In the introduction to supervised learning, we have quoted the statement of the famous machine learning expert Mehryar Mohri. He emphasized that when supervised learning algorithms accumulate experience from a dataset, a critical point is that the training dataset is labeled. To put it simply, labeled data means that I need to tell the algorithm that this is a house, this is a person, this is a flower, and then it will gradually learn to recognize these objects.

However, most of the data we encounter in life is unlabeled. Really, if you pay attention, you will find that unlabeled data is much more abundant than labeled data. Why is that?

Because adding labels to data is a very laborious task! The iris dataset and handwritten character dataset you use in supervised learning both require manual labeling. Just imagine the amount of work required to label tens of thousands or even millions of data points?

However, when faced with unlabeled data, we have another category of machine learning methods called unsupervised learning.

1.9. Unsupervised Learning Example#

In machine learning, unsupervised learning refers to the process of finding patterns and insights in data without any labeled or pre-defined target variables. Unlike supervised learning where the goal is to learn a mapping from input to output, unsupervised learning aims to discover the inherent structure or distribution in the input data.

Some common unsupervised learning techniques include:

Clustering: Grouping data points into clusters based on similarity. This can be used for customer segmentation, anomaly detection, etc.
Dimensionality Reduction: Reducing the number of features/dimensions in data while preserving the most important information. This can help with visualization and removing redundant/irrelevant features.
Association Rule Mining: Discovering interesting relationships and correlations between variables in large datasets. This is often used for market basket analysis and recommendation systems.

Unsupervised learning is a powerful tool for exploratory data analysis and can provide valuable insights that are not obvious from just looking at the raw data. It is an important part of the machine learning toolkit and is widely used in many real-world applications.

Unsupervised learning is a class of machine learning methods that is often used for data without labels, and one of the most common techniques used is data clustering.

Data clustering, in a visual introduction, is to divide a bunch of data into multiple subclasses according to the similarity of their features. For example, we have a flower dataset with two features: leaf length and width. We can visualize them in a two-dimensional plane based on these two features.

Flower Features

As shown in the figure above, you can clearly see that the entire data presents 2 different categories (clusters) with the naked eye. This also means that our dataset very likely contains features from 2 types of flowers. At this point, if you know which two types of flowers the features in the dataset are from, we can quickly complete the data labeling and label the entire dataset. That is, we can add labels to the unlabeled dataset through clustering.

Flower Clustering

Therefore, the “power” of unsupervised learning is very great. It can not only be used for data clustering, but can also help us add labels to datasets.
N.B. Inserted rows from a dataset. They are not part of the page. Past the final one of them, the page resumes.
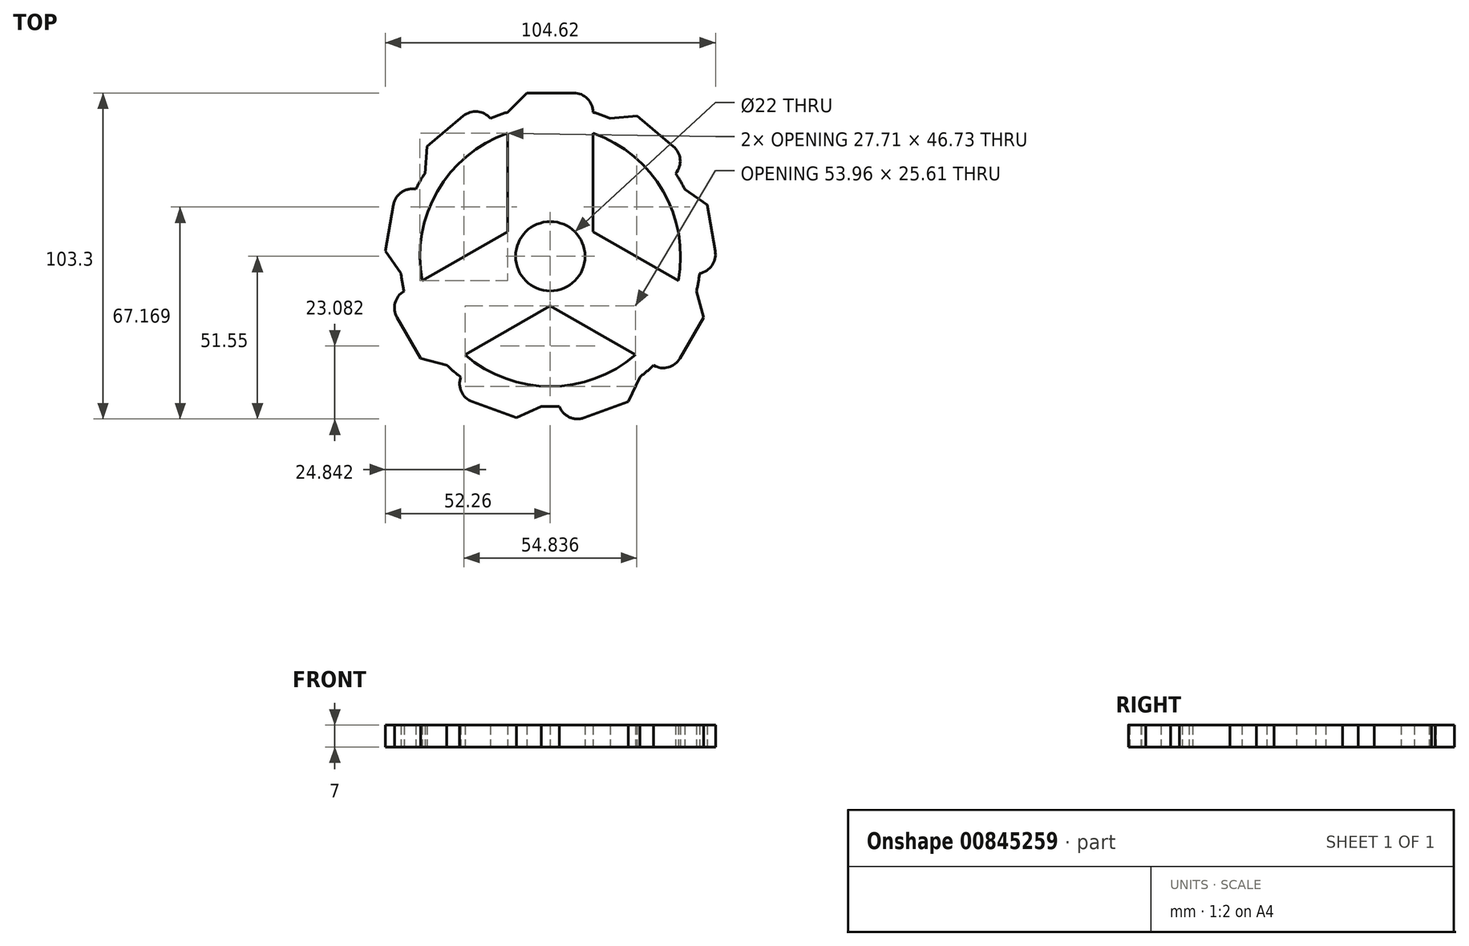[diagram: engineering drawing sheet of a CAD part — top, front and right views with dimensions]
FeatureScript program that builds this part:
annotation { "Feature Type Name" : "Feature", "Feature Type Description" : "" }
export const myFeature = defineFeature(function(context is Context, id is Id, definition is map)
    precondition{}
    {
        {
            var Q0;
            Q0=qCreatedBy(makeId("Top.planeOp"),FACE);
            var sketch = newSketch(context, id + "F0", { "sketchPlane" : qUnion([Q0])});
            skCircle(sketch, "E0", {"center": v(0, 0) * mm, "radius": 11 * mm});
            skCircle(sketch, "E1", {"center": v(0, 0) * mm, "radius": 13.56 * mm});
            skArc(sketch, "E2", {"start": v(-13.56, 38.98) * mm, "mid": v(0, -41.28) * mm, "end": v(13.56, 38.98) * mm});
            skArc(sketch, "E3", {"start": v(-13.56, 45.65) * mm, "mid": v(-16.29, 44.75) * mm, "end": v(-18.95, 43.7) * mm});
            skLineSegment(sketch, "E4.left", {"start": v(-13.56, 7.83) * mm, "end": v(-13.56, 38.98) * mm});
            skLineSegment(sketch, "E4.right", {"start": v(13.56, 7.83) * mm, "end": v(13.56, 38.98) * mm});
            skPoint(sketch, "E5.orphan", {"position": v(-13.56, 0) * mm});
            skLineSegment(sketch, "E6.top", {"start": v(-7.46, 51.75) * mm, "end": v(7.46, 51.75) * mm});
            skLineSegment(sketch, "E6.left", {"start": v(-13.56, 38.98) * mm, "end": v(-13.56, 45.65) * mm, "construction": true});
            skLineSegment(sketch, "E6.right", {"start": v(13.56, 38.98) * mm, "end": v(13.56, 45.65) * mm, "construction": true});
            skArc(sketch, "E7.filletArc", {"start": v(13.56, 45.65) * mm, "mid": v(11.78, 49.97) * mm, "end": v(7.46, 51.75) * mm});
            skLineSegment(sketch, "E8", {"start": v(-13.56, 45.65) * mm, "end": v(-7.46, 51.75) * mm});
            skLineSegment(sketch, "E9.1.0", {"start": v(-41.09, -32.34) * mm, "end": v(-48.55, -19.41) * mm});
            skLineSegment(sketch, "E9.1.1", {"start": v(-32.75, -34.57) * mm, "end": v(-41.09, -32.34) * mm});
            skLineSegment(sketch, "E9.1.2", {"start": v(-26.98, -31.24) * mm, "end": v(-32.75, -34.57) * mm, "construction": true});
            skLineSegment(sketch, "E9.1.3", {"start": v(0, -15.66) * mm, "end": v(-26.98, -31.24) * mm});
            skLineSegment(sketch, "E9.1.4", {"start": v(-13.56, 7.83) * mm, "end": v(-40.54, -7.74) * mm});
            skLineSegment(sketch, "E9.1.5", {"start": v(-40.54, -7.74) * mm, "end": v(-46.32, -11.08) * mm, "construction": true});
            skArc(sketch, "E9.1.6", {"start": v(-46.32, -11.08) * mm, "mid": v(-49.16, -14.78) * mm, "end": v(-48.55, -19.41) * mm});
            skLineSegment(sketch, "E9.2.0", {"start": v(48.55, -19.41) * mm, "end": v(41.09, -32.34) * mm});
            skLineSegment(sketch, "E9.2.1", {"start": v(46.32, -11.08) * mm, "end": v(48.55, -19.41) * mm});
            skLineSegment(sketch, "E9.2.2", {"start": v(40.54, -7.74) * mm, "end": v(46.32, -11.08) * mm, "construction": true});
            skLineSegment(sketch, "E9.2.3", {"start": v(13.56, 7.83) * mm, "end": v(40.54, -7.74) * mm});
            skLineSegment(sketch, "E9.2.4", {"start": v(0, -15.66) * mm, "end": v(26.98, -31.24) * mm});
            skLineSegment(sketch, "E9.2.5", {"start": v(26.98, -31.24) * mm, "end": v(32.75, -34.57) * mm, "construction": true});
            skArc(sketch, "E9.2.6", {"start": v(32.75, -34.57) * mm, "mid": v(37.38, -35.18) * mm, "end": v(41.09, -32.34) * mm});
            skPoint(sketch, "E10.orphan", {"position": v(-6.78, 11.75) * mm});
            skPoint(sketch, "E11.orphan", {"position": v(6.78, 11.75) * mm});
            skPoint(sketch, "E12.orphan", {"position": v(13.56, 0) * mm});
            skPoint(sketch, "E13.orphan", {"position": v(6.78, -11.75) * mm});
            skPoint(sketch, "E14.orphan", {"position": v(-6.78, -11.75) * mm});
            skLineSegment(sketch, "E15.1.0", {"start": v(-39.74, 26.25) * mm, "end": v(-38.98, 34.85) * mm});
            skLineSegment(sketch, "E15.1.1", {"start": v(-38.98, 34.85) * mm, "end": v(-27.55, 44.44) * mm});
            skArc(sketch, "E15.1.2", {"start": v(-18.95, 43.7) * mm, "mid": v(-23.1, 45.85) * mm, "end": v(-27.55, 44.44) * mm});
            skLineSegment(sketch, "E15.2.0", {"start": v(-47.31, -5.43) * mm, "end": v(-52.26, 1.64) * mm});
            skLineSegment(sketch, "E15.2.1", {"start": v(-52.26, 1.64) * mm, "end": v(-49.67, 16.34) * mm});
            skArc(sketch, "E15.2.2", {"start": v(-42.6, 21.29) * mm, "mid": v(-47.16, 20.27) * mm, "end": v(-49.67, 16.34) * mm});
            skLineSegment(sketch, "E15.4.0", {"start": v(-2.87, -47.54) * mm, "end": v(-10.69, -51.18) * mm});
            skLineSegment(sketch, "E15.4.1", {"start": v(-10.69, -51.18) * mm, "end": v(-24.71, -46.08) * mm});
            skArc(sketch, "E15.4.2", {"start": v(-28.36, -38.26) * mm, "mid": v(-28.16, -42.92) * mm, "end": v(-24.71, -46.08) * mm});
            skLineSegment(sketch, "E15.5.0", {"start": v(28.36, -38.26) * mm, "end": v(24.71, -46.08) * mm});
            skLineSegment(sketch, "E15.5.1", {"start": v(24.71, -46.08) * mm, "end": v(10.69, -51.18) * mm});
            skArc(sketch, "E15.5.2", {"start": v(2.87, -47.54) * mm, "mid": v(6.02, -50.98) * mm, "end": v(10.69, -51.18) * mm});
            skLineSegment(sketch, "E15.7.0", {"start": v(42.6, 21.29) * mm, "end": v(49.67, 16.34) * mm});
            skLineSegment(sketch, "E15.7.1", {"start": v(49.67, 16.34) * mm, "end": v(52.26, 1.64) * mm});
            skArc(sketch, "E15.7.2", {"start": v(47.31, -5.43) * mm, "mid": v(51.25, -2.92) * mm, "end": v(52.26, 1.64) * mm});
            skLineSegment(sketch, "E15.8.0", {"start": v(18.95, 43.7) * mm, "end": v(27.55, 44.44) * mm});
            skLineSegment(sketch, "E15.8.1", {"start": v(27.55, 44.44) * mm, "end": v(38.98, 34.85) * mm});
            skArc(sketch, "E15.8.2", {"start": v(39.74, 26.25) * mm, "mid": v(41.14, 30.7) * mm, "end": v(38.98, 34.85) * mm});
            skArc(sketch, "E16.trimOffspring", {"start": v(-39.74, 26.25) * mm, "mid": v(-41.24, 23.81) * mm, "end": v(-42.6, 21.29) * mm});
            skArc(sketch, "E17.trimOffspring", {"start": v(-47.31, -5.43) * mm, "mid": v(-46.9, -8.27) * mm, "end": v(-46.32, -11.08) * mm});
            skArc(sketch, "E18.trimOffspring", {"start": v(-32.75, -34.57) * mm, "mid": v(-30.61, -36.48) * mm, "end": v(-28.36, -38.26) * mm});
            skArc(sketch, "E19.trimOffspring", {"start": v(-2.87, -47.54) * mm, "mid": v(0, -47.63) * mm, "end": v(2.87, -47.54) * mm});
            skArc(sketch, "E20.trimOffspring", {"start": v(28.36, -38.26) * mm, "mid": v(30.61, -36.48) * mm, "end": v(32.75, -34.57) * mm});
            skArc(sketch, "E21.trimOffspring", {"start": v(46.32, -11.08) * mm, "mid": v(46.9, -8.27) * mm, "end": v(47.31, -5.43) * mm});
            skArc(sketch, "E22.trimOffspring", {"start": v(42.6, 21.29) * mm, "mid": v(41.24, 23.81) * mm, "end": v(39.74, 26.25) * mm});
            skArc(sketch, "E23.trimOffspring", {"start": v(18.95, 43.7) * mm, "mid": v(16.29, 44.75) * mm, "end": v(13.56, 45.65) * mm});
            skSolve(sketch);
        }
        {
            var Q0;
            Q0=qSketchRegion(id+"F0",true);
            var Q1;
            Q1=makeQuery(id+"F0.imprint","IMPRINT",FACE,{"disambiguationData":[TD([[makeQuery(id+"F0.imprint","IMPRINT",EDGE,{"derivedFrom":sQuery(id+"F0.wireOp",EDGE,"E0")}),-1.0]])]});
            var Q2;
            {var subQ0=sQuery(id+"F0.wireOp",EDGE,"E6.bottom");Q2=makeQuery(id+"F0.imprint","IMPRINT",FACE,{"disambiguationData":[TD([[makeQuery(id+"F0.imprint","IMPRINT",EDGE,{"derivedFrom":subQ0}),1.0]])]});}
            var Q3;
            {var subQ0=sQuery(id+"F0.wireOp",EDGE,"4da5e357-2c40-4844-ab1d-fab356adb77c.3.1");Q3=makeQuery(id+"F0.imprint","IMPRINT",FACE,{"disambiguationData":[TD([[makeQuery(id+"F0.imprint","IMPRINT",EDGE,{"derivedFrom":subQ0}),1.0]])]});}
            var Q4;
            {var subQ0=sQuery(id+"F0.wireOp",EDGE,"4da5e357-2c40-4844-ab1d-fab356adb77c.6.1");Q4=makeQuery(id+"F0.imprint","IMPRINT",FACE,{"disambiguationData":[TD([[makeQuery(id+"F0.imprint","IMPRINT",EDGE,{"derivedFrom":subQ0}),1.0]])]});}
            var Q5;
            Q5=makeQuery(id+"F0.imprint","IMPRINT",FACE,{"disambiguationData":[TD([[makeQuery(id+"F0.imprint","IMPRINT",EDGE,{"derivedFrom":sQuery(id+"F0.wireOp",EDGE,"E1")}),-1.0]])]});
            extrude(context, id + "F1", {"entities" : qUnion([Q0, Q1, Q2, Q3, Q4, Q5]), "depth" : 7 * mm, "offsetDistance" : 25.4 * mm});
        }
    });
As a result, many machine learning workflows actually become:

The Classic Machine Learning Workflow

Of course, data clustering is just the main task in unsupervised learning. Unsupervised learning also actually includes data dimensionality reduction, graph analysis, association rule analysis, and other tasks.

1.10. Summary#

In this experiment, we focused on understanding the concepts of machine learning and its subcategories. You need to have a full understanding of supervised learning and unsupervised learning, and be aware of their essential differences. Furthermore, you should have an intuitive understanding and grasp of the characteristics and problems solved by regression problems, classification problems, and clustering problems.